What about the role of the press during this period? Presumably it will then have a free hand in this regard, although to be consistent the Government ought to restrict the press as campaigning organisations as well. I am not in favour of that. In the lead-up to an election there should be a properly healthy public discussion of issues and policies, including the views of both a diverse press—ideally—and campaigning bodies, running alongside each other.

Campaigns develop and grow organically, often starting from small groups. For some organisations, artificially to stop campaigning for a year would be a body blow, because campaigns are built on momentum. Other campaigns are time-sensitive, and one can all too easily see the Government of the day pushing through contentious decisions during this period—for example, beginning construction work on a nuclear reactor—under the radar, as it were, without public discussion or protest.

There is a part of me which says, perhaps against my better instincts, “Bring on this silence for a year”—which is what will happen if the Bill passes as is. Perhaps we would see the emergence of quieter voices, more non-professionalised campaign groups staffed by volunteers operating at low cost—except that volunteers are to be counted towards costs, and it will be very difficult for any organisation to operate within the extremely low thresholds that the Bill sets. What we would more likely see is more direct action and more and more outrageous ways in which some groups will draw attention to themselves.

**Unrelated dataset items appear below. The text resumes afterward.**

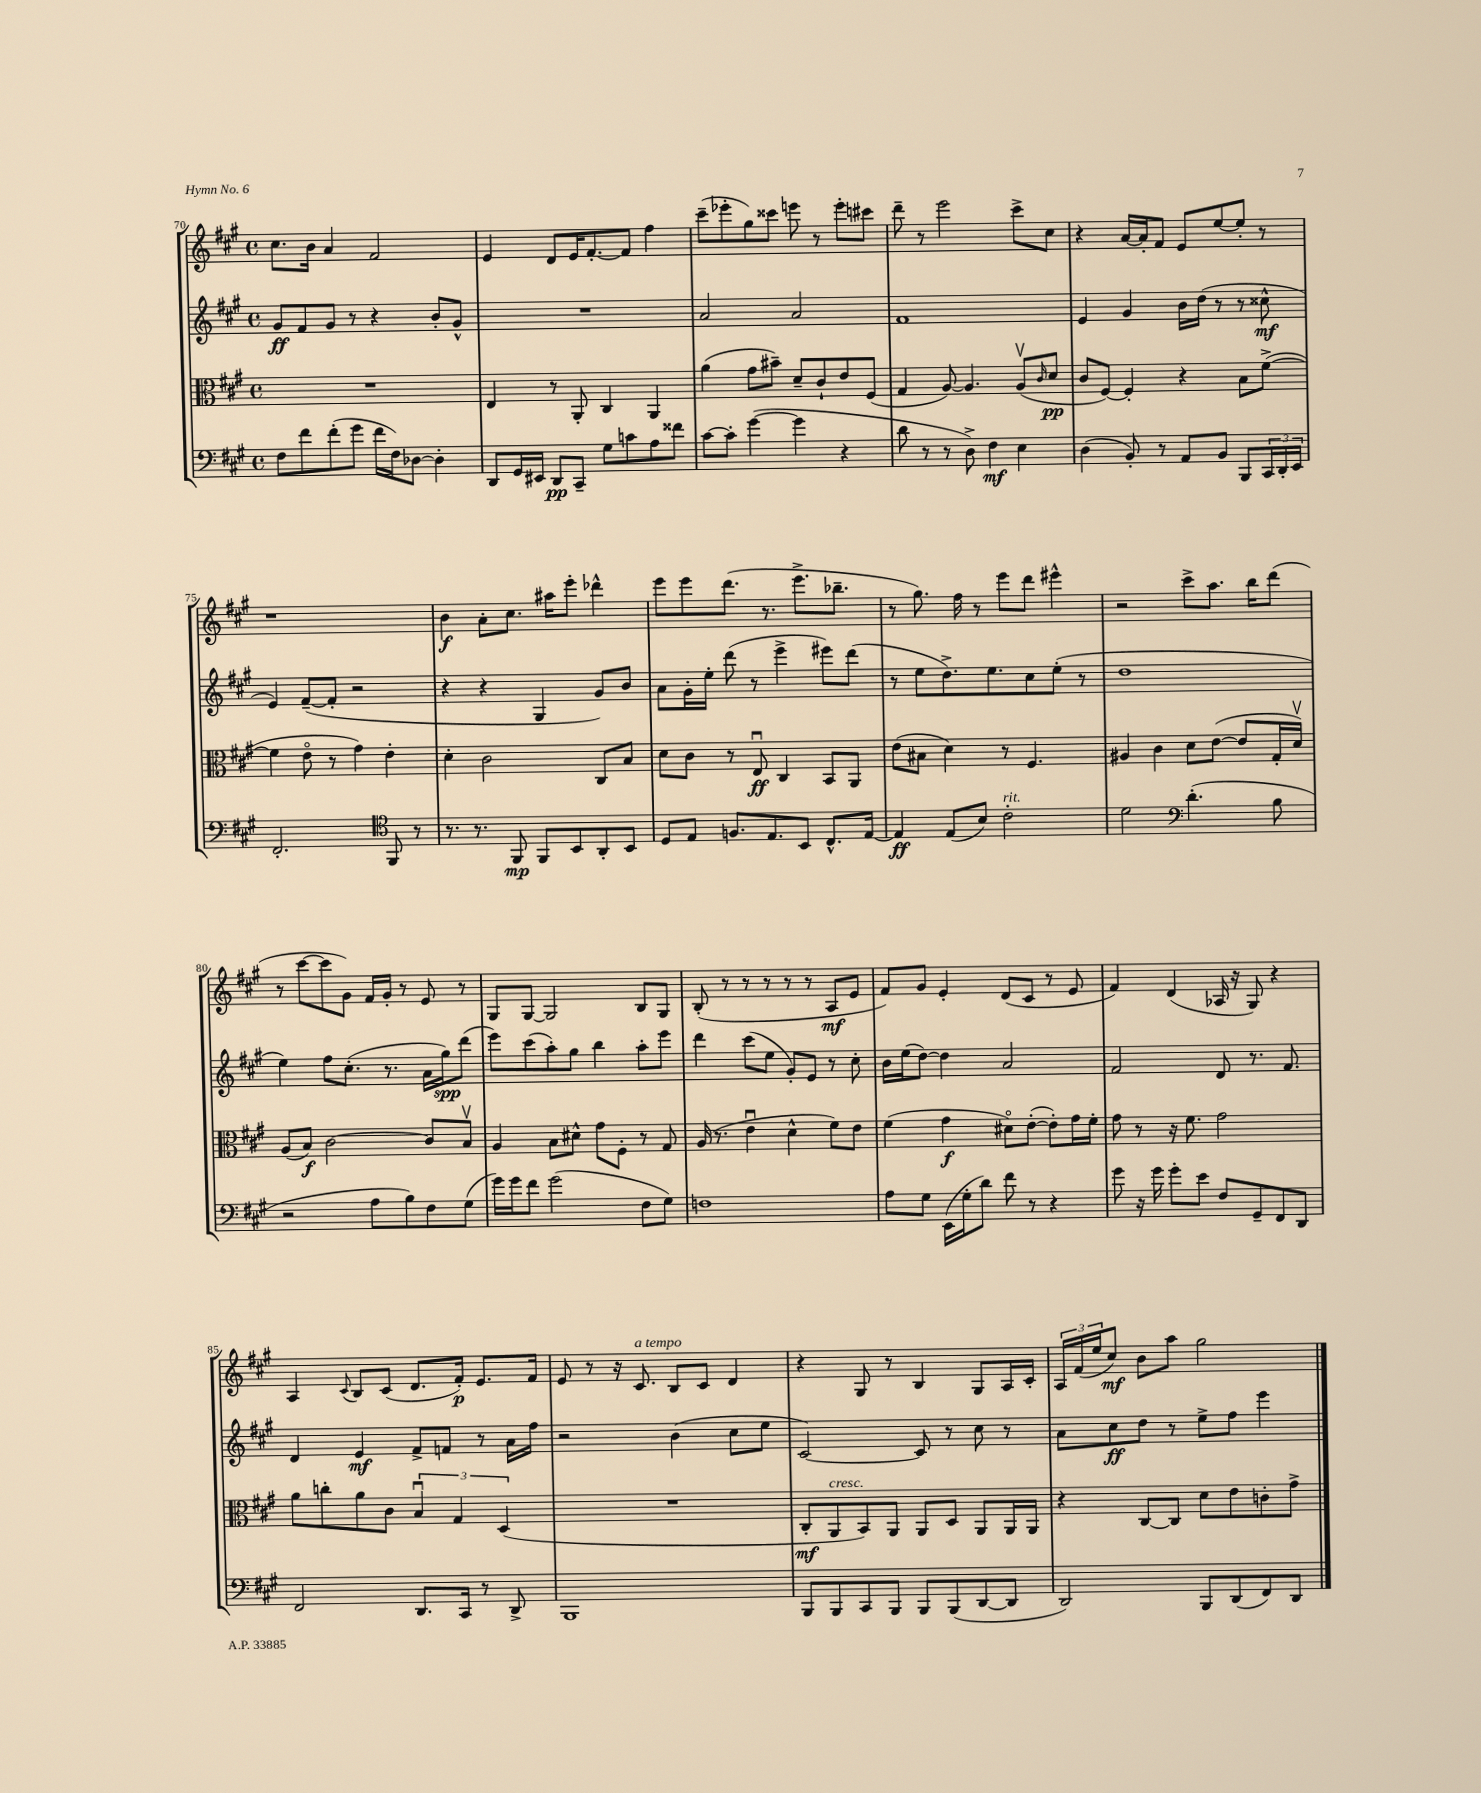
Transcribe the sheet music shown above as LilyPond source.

<<
\new StaffGroup <<
\new Staff = "s0" {
    \clef treble \key a \major \defaultTimeSignature \time 4/4
    cis''8. b'16 a'4 fis'2 |
    e'4 d'8 e'16 fis'8.~-. fis'8 fis''4 |
    cis'''8--( ees'''8-. gis''8) cisis'''8 e'''8 r8 e'''8-. cis'''8 |
    d'''8-- r8 e'''2 cis'''8-> cis''8 |
    r4 a'16~ a'16-. fis'8 e'8 e''8~ e''8-. r8 |
    r1 |
    b'4\f a'8-. cis''8. ais''16 e'''8-. des'''4-^ |
    e'''8 e'''8 d'''8.( r8. e'''8.-> bes''8.-- |
    r8 gis''8.) fis''16 r8 e'''8 d'''8 eis'''4-^ |
    r2 cis'''8-> a''8. b''16 d'''8( |
    r8 cis'''8~ cis'''8 gis'8) fis'16 gis'16-. r8 e'8 r8 |
    gis8 gis8~ gis2 b8 gis8 |
    b8-.( r8 r8 r8 r8 r8 a8\mf e'8 |
    fis'8) gis'8 e'4-. d'8( cis'8 r8 e'8 |
    fis'4) d'4( aes16 r16 gis8) r4 |
    a4 \appoggiatura { cis'8 } b8 cis'8( d'8. fis'16-.\p) e'8. fis'16 |
    e'8 r8 r16 cis'8.^\markup { \italic "a tempo" } b8 cis'8 d'4 |
    r4 gis8 r8 b4 gis8 a16 cis'16-. |
    \tuplet 3/2 { a16 fis'16( e''16 } cis''8\mf) b'8 a''8 gis''2 \bar "|." |
}
\new Staff = "s1" {
    \clef treble \key a \major \defaultTimeSignature \time 4/4
    gis'8\ff fis'8 gis'8 r8 r4 b'8-. gis'8-^ |
    R1 |
    a'2 a'2 |
    fis'1 |
    e'4 gis'4 b'16 d''16( r8 r8 cisis''8-^\mf |
    e'4) fis'8~--( fis'8-. r2 |
    r4 r4 gis4 gis'8) b'8 |
    a'8 gis'16-. e''16-. d'''8( r8 e'''4-> eis'''8) d'''8( |
    r8 e''8 d''8.->) e''8. cis''8 e''8-.( r8 |
    d''1 |
    e''4) fis''8 cis''8.-.( r8. a'16 gis''16\spp) d'''8( |
    e'''8) cis'''8( a''8-.) gis''8 b''4 a''8-. e'''8 |
    d'''4 cis'''8( e''8 gis'8-.) e'8 r8 cis''8-. |
    b'16 e''16( d''8~) d''4 a'2 |
    fis'2 d'8 r8. fis'8. |
    d'4 e'4\mf fis'8-> f'8 r8 a'16 fis''16 |
    r2 b'4( cis''8 e''8 |
    cis'2~) cis'8 r8 cis''8 r8 |
    a'8 cis''8\ff d''8 r8 e''8-> fis''8 e'''4 \bar "|." |
}
\new Staff = "s2" {
    \clef alto \key a \major \defaultTimeSignature \time 4/4
    R1 |
    e4 r8 a,8-. cis4 a,4 |
    a'4( gis'8 bis'8--) d'8-- cis'8-! e'8 fis8( |
    gis4 a8~) a4. a8\upbow( \grace { cis'16 } d'8\pp |
    cis'8 fis8~) fis4-. r4 b8 fis'8~->( |
    fis'4 e'8\flageolet r8 gis'4) e'4-. |
    d'4-. cis'2 cis8 b8 |
    d'8 cis'8 r8 e8\downbow\ff cis4 b,8 a,8 |
    e'8( bis8 d'4) r8 fis4. |
    ais4 cis'4 d'8 e'8~( e'8 gis16-. d'16\upbow) |
    a8( b8\f) cis'2~ cis'8 b8\upbow |
    a4 b8 dis'8-^ gis'8 fis8-. r8 gis8 |
    a16( r8. e'4\downbow d'4-^ fis'8) e'8 |
    fis'4( gis'4\f dis'8\flageolet) e'8~-.( e'8-.) gis'16 fis'16-. |
    gis'8 r8 r16 fis'8. gis'2 |
    a'8 c''8-. a'8 cis'8 \tuplet 3/2 { b4\downbow gis4 d4( } |
    R1 |
    cis8-.\mf a,8^\markup { \italic "cresc." } b,8) a,8 a,8 d8 a,8 a,16 a,16 |
    r4 cis8~ cis8 d'8 e'8 c'8-. gis'8-> \bar "|." |
}
\new Staff = "s3" {
    \clef bass \key a \major \defaultTimeSignature \time 4/4
    fis8 fis'8 fis'8-.( gis'8 fis'16 fis16) des8~ des4-. |
    d,8 gis,16 eis,16 d,8\pp cis,8-- gis8 c'8 a8 fisis'8 |
    cis'8~ cis'8-. gis'4~( gis'4 r4 |
    d'8 r8 r8 d8->) fis4\mf e4 |
    d4( b,8-.) r8 a,8 b,8 b,,8 \tuplet 3/2 { cis,16 d,16-. e,16 } |
    fis,2.-. \clef tenor fis,8 r8 |
    r8. r8. fis,8\mp fis,8 b,8 a,8-. b,8 |
    d8 e8 f8. e8. b,8 cis8.-^ e16~ |
    e4\ff e8( b8) cis'2-.^\markup { \italic "rit." } |
    d'2 \clef bass d'4.-.( b8 |
    r2 a8 b8) fis8 gis8( |
    gis'16) gis'16 fis'8 gis'2( fis8 gis8) |
    f1 |
    a8 gis8 e,16( gis16-. d'8) fis'8 r8 r4 |
    gis'8 r16 gis'16 gis'8-. e'8 fis8 gis,8-- fis,8 d,8 |
    fis,2 d,8. cis,16 r8 d,8-> |
    b,,1 |
    b,,8 b,,8 cis,8 b,,8 b,,8 b,,8( d,8~ d,8 |
    d,2) b,,8 d,8( fis,8) d,8 \bar "|." |
}
>>
>>
\layout { \context { \Score currentBarNumber = #70 } }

I cannot help but think of the group Femen, which we learnt last week is setting up a London branch. Without suggesting in any way that that or any other group has any intention of breaking the law, I suspect that such a group would never contemplate registering with the Electoral Commission. It would argue that to do so would be to defer to a patriarchal and authoritarian system. Many might think that it would have a point. The key point here is that no Government should try to put a lid on the public voice, which the charities and campaigning groups represent. Indeed, it is, in the long run, unrealistic to do so because you cannot put a lid on boiling water without the steam somehow, in the end, finding a way of escaping.

Many of the great social reforms of the past have come about thanks to the tireless work of people outside the mainstream, who felt that this was how they could best serve their country. Politics at Westminster is not a one-way street and campaigning organisations are an important part of the process. Indeed, their role within the political process is often underestimated by Governments and sometimes wholly ignored—I can think of one recent example during the passage of a Bill.

My strong preference would be to see this Bill paused. Part 2 should certainly be rejected because it is unnecessary and fundamentally misconceived. Any reform that the Government wish to undertake should be far more considered and consulted on.